Изменить размер шрифта - +

 

«Эта девчонка потеряла голову, это несомненно! – думала фон Розен. – Я, пожалуй, зашла слишком далеко!» – досадливо продолжала она и тут же решила удалиться на время из города. Неприступной крепостью госпожи фон Розен, ее Mons Sacer, была небольшая лесная дача в прекрасной местности на некотором расстоянии от города, прозванная ею в минуту нахлынувшего на нее поэтического настроения Чары Сосен, но для всех остальных носившая просто название Клейнбрунн.

 

Туда помчалась теперь она в ожидавшем ее у подъезда дворца экипаже; помчалась с такой поспешностью, будто ее дача горела, на самом же деле горела почва у нее под ногами. При выезде из аллеи, ведущей от дворца в город, она столкнулась с экипажем Гондремарка, ехавшего во дворец, но сделала вид, что не видела его. Так как Клейнбрунн находился на расстоянии добрых семи миль от столицы, в глубине узкой лесной долинки, то графиня провела там ночь в полном неведении всего того, что происходило в это время в Миттвальдене. До нее не дошли даже слухи о народном восстании и о пожаре во дворце, потому что и само зарево пожара было скрыто от нее заслоняющими вид на город горами. Однако несмотря на тишину и уединение ее загородной дачи, несмотря на все окружающие ее здесь удобства, госпожа фон Розен плохо спала этой ночью.
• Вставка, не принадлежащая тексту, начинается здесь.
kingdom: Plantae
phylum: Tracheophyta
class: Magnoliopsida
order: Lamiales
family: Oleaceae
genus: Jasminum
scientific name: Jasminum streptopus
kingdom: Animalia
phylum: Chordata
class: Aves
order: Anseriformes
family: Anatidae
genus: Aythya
Ее серьезно тревожили и беспокоили возможные последствия так превосходно проведенного ею вечера, доставившего ей столько разнообразных переживаний и столько торжества. Она уже видела себя обреченной на весьма продолжительное пребывание в ее уединенном Клейнбрунне, в этой безлюдной пустыне, в этой лесной берлоге, и, кроме того, вынужденной на весьма длинную оборонительную переписку, прежде чем можно будет решиться снова показаться на глаза Гондремарку после всего того, что она в этот вечер натворила. Чтобы отвлечься от этих дум, она принялась рассматривать документы, относящиеся к покупке Речной фермы и отданные ей в качестве уплаты долга. Но и тут она нашла причину для некоторого огорчения или разочарования: в такое тревожное время она, в сущности, вовсе не была расположена к приобретению земельной собственности, и, кроме того, она была почти уверена, что Отто, этот великодушный мечтатель, заплатил за эту ферму много дороже того, что она действительно стоит, так что покупка эта была едва ли выгодной операцией. От этих рассуждений и мыслей, связанных с принцем, она естественно перешла к мыслям о нем и вспомнила об указе о его освобождении. При этом ей неудержимо захотелось воспользоваться им как можно скорее. Этот указ положительно жег ей пальцы.

 

Как бы то ни было, но на следующее утро элегантная и красивая наездница в щегольском верховом костюме и живописном сомбреро, широкополой мягкой шляпе, на чистокровном скакуне подскакала к воротам Фельзенбурга. Не то чтобы у графини было какое-нибудь определенное намерение, нет, но она просто, как всегда, последовала, с одной стороны, влечению своего сердца, а с другой – своим экстраординарным взглядам на жизнь. Вызванный полковник Гордон поспешил выйти к воротам и с рыцарской любезностью приветствовал всесильную графиню; она положительно была поражена и внутренне дивилась, каким старым казался днем этот галантный полковник; вчера вечером он представлялся ей много красивее и много моложе, но мадам фон Розен, конечно, не показала вида и не дала ему заметить своего разочарования.

 

– А, комендант! – воскликнула она с самой очаровательной улыбкой. – У меня есть весьма важные новости для вас!

 

И она многозначительно подмигнула ему.

 

– О мадам, оставьте мне только моих пленников, – сказал он. – И если бы вы пожелали присоединиться к нашему маленькому обществу, то, ей-богу, я ничего лучшего в жизни не желал бы!

 

– Ведь вы избаловали бы меня? Не правда ли? – спросила она.